>> START Selected text

First of all, we need to get the location of the city we are researching. In this case, it's Paris. Using the *geolocator* we will find the latitude and longtitude of Paris. 

In [1]:
from geopy.geocoders import Nominatim

In [2]:
address = 'Eiffel Tower'
geolocator = Nominatim(user_agent="paris_explorer")
location = geolocator.geocode(address)
latitude = location.latitude
longitude = location.longitude
print('The geograpical coordinate of Eiffel Tower, Paris, France are {}, {}.'.format(latitude, longitude))
eiffel_tower = [latitude, longitude]

The geograpical coordinate of Eiffel Tower, Paris, France are 48.8582602, 2.29449905431968.


After we have determined the geolocation of the Eiffel ower in Paris, now is the turn to create the grid we have talked about in the previous cell. We will slice them so that they are equaly spaced, centered around city center,  and within ~6km from Eiffel Tower. Since we have to calculate the distances in meters, we will have to transform the latitude and longtitude. Of course, in order to see that calculated location, we will have to revert the values back to latitude and longtitude.

>> END Selected text
>> START Given material

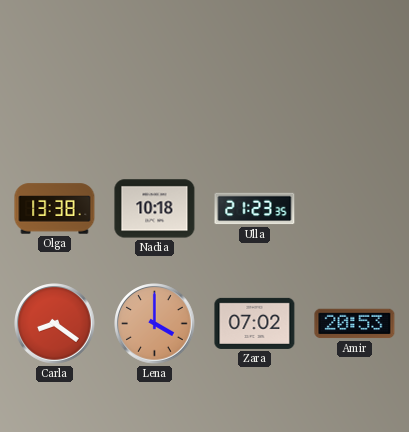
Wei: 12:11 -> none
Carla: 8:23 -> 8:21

>> END Given material

# [What is asked]
[1] In the Paris notebook excerpt, list every variable name assigned in the code block labeled "In [2]:".
[2] Answer these from the Paris notebook excerpt:
(a) What user_agent value is passed to Nominatim?
(b) What coordinates does the printed output give for the Eiffel Tower?
(c) Within roughly what distance of the Eiffel Tower is the grid meant to lie?

# [Task-by-task solutions]
[1] address, geolocator, location, latitude, longitude, eiffel_tower

[2]
(a) "paris_explorer"
(b) 48.8582602, 2.29449905431968
(c) About 6 km